VITÓRIA DA RAÇA E DA ENTREGA!

 

 

Não sou crítico de arbitragem, contudo a arbitragem brasileira está praticamente na UTI, isto porque até mesmo o Corinthians,    que se configura como o clube brasileiro mais beneficiado pelos “erros” de arbitragem, ontem,  após o embate contra o Santos na Vila Belmiro, em que foi derrotado por 1 x 0, reclamou ostensivamente.

 

O seu treinador, reconhecidamente uma pessoa ponderada e tranquila, invadiu o campo de jogo após a partida e trocou impropérios com o árbitro, que havia errado ao confirmar a marcação do assistente que assinalou um impedimento do Gustagol, numa bola oriunda de uma cobrança de tiro de meta.

 

Nesse aspecto a regra é clara: Não há infração de impedimento quando um jogador recebe a bola diretamente de: Tiro de meta; arremesso lateral e tiro de canto. O Corinthians tinha razão. Errou, porém, na intensidade da reclamação.

 

No caso do Fortaleza, que não tem se dado bem com as arbitragens, são três jogadores expulsos nas últimas três partidas e em momento algum podemos concordar com isso, vez que os atletas têm que se conscientizar de que, em sendo expulsos   prejudicam tanto o time quanto aos colegas, que ficam sobrecarregados.

 

Não entendo, contudo, como é que um árbitro, deixa de expulsar um zagueiro do Cruzeiro por uma jogada violenta e exclui do jogo um zagueiro do Fortaleza por duas reclamações.

 

Deduz-se que, do ponto de vista da arbitragem brasileira e a cearense não fica atrás, matar pode, mas reclamar não. Ressalte-se que em outro lance o lateral-esquerdo cruzeirense entrou com o pé no pescoço do André Luiz, sob as benesses do árbitro.  

 

Eu havia dito  que o Heber Roberto Lopes não era bem visto por cerca de três dúzias de clubes brasileiros, excetuando-se o Corinthians e o Ceará e, em razão dos seus equívocos no jogo de ontem, conclui que  eu estava certo.

 

Quanto ao jogo tivemos um Fortaleza modificado, a partir do esquema tático. Eu havia aventado na coluna de ontem a possibilidade do Dodô entrar na equipe, o que efetivamente ocorreu e de forma proativa, haja vista que o mesmo fez uma boa partida, a melhor nesse ano, desde que retornou ao clube.

 

E voltou na posição de meia, diferentemente das suas escalações em partidas anteriores, em que entrava no decorrer das mesmas e sempre mais recuado, como se fora um volante de contenção.
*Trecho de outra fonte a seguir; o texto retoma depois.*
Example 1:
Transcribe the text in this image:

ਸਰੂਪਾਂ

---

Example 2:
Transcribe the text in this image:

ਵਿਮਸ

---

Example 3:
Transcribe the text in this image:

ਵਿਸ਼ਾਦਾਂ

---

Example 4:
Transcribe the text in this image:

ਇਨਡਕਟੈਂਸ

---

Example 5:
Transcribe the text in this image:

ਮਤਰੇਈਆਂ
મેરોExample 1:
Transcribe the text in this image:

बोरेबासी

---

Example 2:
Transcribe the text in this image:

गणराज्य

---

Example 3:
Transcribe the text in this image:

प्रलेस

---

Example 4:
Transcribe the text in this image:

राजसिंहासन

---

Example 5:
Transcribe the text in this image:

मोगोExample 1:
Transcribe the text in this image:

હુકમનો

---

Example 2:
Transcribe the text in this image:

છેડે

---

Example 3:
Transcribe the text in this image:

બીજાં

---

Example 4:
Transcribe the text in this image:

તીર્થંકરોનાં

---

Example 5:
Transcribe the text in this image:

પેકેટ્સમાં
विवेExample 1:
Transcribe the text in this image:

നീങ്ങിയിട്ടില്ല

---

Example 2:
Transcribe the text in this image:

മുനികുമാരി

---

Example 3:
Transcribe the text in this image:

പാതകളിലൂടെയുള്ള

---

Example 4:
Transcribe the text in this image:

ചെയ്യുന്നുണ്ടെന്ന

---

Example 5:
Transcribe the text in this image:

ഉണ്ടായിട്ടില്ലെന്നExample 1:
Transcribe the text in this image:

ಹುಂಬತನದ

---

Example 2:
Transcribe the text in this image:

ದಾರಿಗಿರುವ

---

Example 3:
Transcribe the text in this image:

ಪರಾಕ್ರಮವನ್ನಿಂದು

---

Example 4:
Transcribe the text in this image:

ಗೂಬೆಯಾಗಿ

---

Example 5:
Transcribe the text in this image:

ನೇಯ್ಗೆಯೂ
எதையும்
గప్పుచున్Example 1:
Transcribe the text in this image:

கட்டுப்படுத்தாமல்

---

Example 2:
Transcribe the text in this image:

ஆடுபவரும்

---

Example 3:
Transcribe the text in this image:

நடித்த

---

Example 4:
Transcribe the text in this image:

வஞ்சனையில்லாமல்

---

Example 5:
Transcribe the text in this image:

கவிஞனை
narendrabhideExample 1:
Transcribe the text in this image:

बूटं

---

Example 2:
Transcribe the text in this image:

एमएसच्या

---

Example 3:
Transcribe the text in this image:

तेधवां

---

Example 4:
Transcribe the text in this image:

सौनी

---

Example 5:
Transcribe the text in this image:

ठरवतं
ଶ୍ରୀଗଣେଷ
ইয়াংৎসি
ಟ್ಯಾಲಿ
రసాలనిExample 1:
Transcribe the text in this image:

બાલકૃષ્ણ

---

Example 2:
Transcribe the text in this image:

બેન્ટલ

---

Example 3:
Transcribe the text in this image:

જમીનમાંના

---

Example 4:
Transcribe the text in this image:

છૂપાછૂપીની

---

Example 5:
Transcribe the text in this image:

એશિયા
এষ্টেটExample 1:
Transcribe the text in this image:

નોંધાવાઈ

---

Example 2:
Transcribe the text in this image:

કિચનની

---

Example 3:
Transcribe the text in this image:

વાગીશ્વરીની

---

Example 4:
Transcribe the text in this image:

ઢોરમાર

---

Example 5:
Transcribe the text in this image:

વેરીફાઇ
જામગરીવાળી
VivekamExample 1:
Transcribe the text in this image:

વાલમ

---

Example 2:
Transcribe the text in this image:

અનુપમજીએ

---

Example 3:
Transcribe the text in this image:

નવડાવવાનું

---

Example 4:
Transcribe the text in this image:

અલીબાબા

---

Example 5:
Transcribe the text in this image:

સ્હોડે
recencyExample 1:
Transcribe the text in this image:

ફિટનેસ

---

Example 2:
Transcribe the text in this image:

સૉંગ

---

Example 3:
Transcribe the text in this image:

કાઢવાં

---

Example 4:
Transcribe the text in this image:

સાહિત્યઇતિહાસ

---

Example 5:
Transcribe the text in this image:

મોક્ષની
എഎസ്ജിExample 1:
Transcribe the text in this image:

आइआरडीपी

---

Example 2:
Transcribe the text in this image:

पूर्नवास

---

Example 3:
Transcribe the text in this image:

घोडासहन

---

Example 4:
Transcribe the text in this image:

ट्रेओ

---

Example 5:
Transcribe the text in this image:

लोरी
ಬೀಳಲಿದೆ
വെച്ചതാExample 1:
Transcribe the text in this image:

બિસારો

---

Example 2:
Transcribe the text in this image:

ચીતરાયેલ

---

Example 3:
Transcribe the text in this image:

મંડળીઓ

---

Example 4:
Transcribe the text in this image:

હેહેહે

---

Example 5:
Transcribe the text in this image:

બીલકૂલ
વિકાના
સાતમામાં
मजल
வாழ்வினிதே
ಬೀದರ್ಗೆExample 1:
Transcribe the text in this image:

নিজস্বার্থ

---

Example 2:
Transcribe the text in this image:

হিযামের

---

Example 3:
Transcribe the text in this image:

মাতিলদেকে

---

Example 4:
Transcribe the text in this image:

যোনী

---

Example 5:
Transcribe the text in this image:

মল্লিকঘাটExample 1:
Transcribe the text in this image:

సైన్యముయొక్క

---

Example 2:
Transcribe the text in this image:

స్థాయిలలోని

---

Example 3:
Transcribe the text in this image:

Ontem foi escalado com meia, posição que lhe rendeu grandes atuações na Série B, desempenhando muito bem a missão que lhe foi confiada.

 

Nessa posição se configurou como um dos melhores jogadores em campo, se não o melhor, ao lado do Quintero, do André Luiz, do Felipe e do Felipe Alves.

 

No primeiro tempo o Fortaleza foi bem, contudo, num determinado interstício do jogo abusou de errar passes e parecia até brincadeira de crianças, vez que os atletas tricolores erravam e davam a bola nos pés dos cruzeirenses que, agradecidos   devolviam a gentileza.

 

O Fortaleza foi muito eficiente, visto que conseguiu converter, com o André Luiz, de cabeça, as duas chances que sugiram e que não estavam nem muito claras, donde há que se enaltecer os méritos do atacante.

 

No segundo tempo, com um homem a mais desde os vinte minutos, o Cruzeiro pressionou muito, mas o sistema de defesa do Fortaleza, muito bem compactado, anulou todas as investidas do time mineiro.

 

A verdade é que o Cruzeiro dominou as ações, mas sem muita objetividade, tanto é que teve apenas uma chance real e já nos acréscimos, numa cabeçada do Dedé, à queima-roupa, em que o Felipe Alves, no cantinho e embaixo, fez uma defesa milagrosa, mandando a bola para corner. Defesa que valeram três pontos.

 

O Fortaleza também teria uma chance clara quando o Dodô, no bico da pequena área, chutou nas redes, pelo lado de fora. Aliás, precisa acertar também quem cobra faltas, pois numa posição em que o Juninho é expert, já tendo feito até no Fortaleza, o Carlinhos cobrou e desperdiçou uma grande chance. O Tinga também teve uma outra chance, mas chutou muito mal.

 

Enfim, valeu a vitória que deu mais confiança ao time e que nos tirou da zona de rebaixamento. Foi um triunfo maiúsculo, conquistado graças a muito sangue nas veias por parte dos atletas, muito suor e muita entrega.

 

Por hoje c’est fini.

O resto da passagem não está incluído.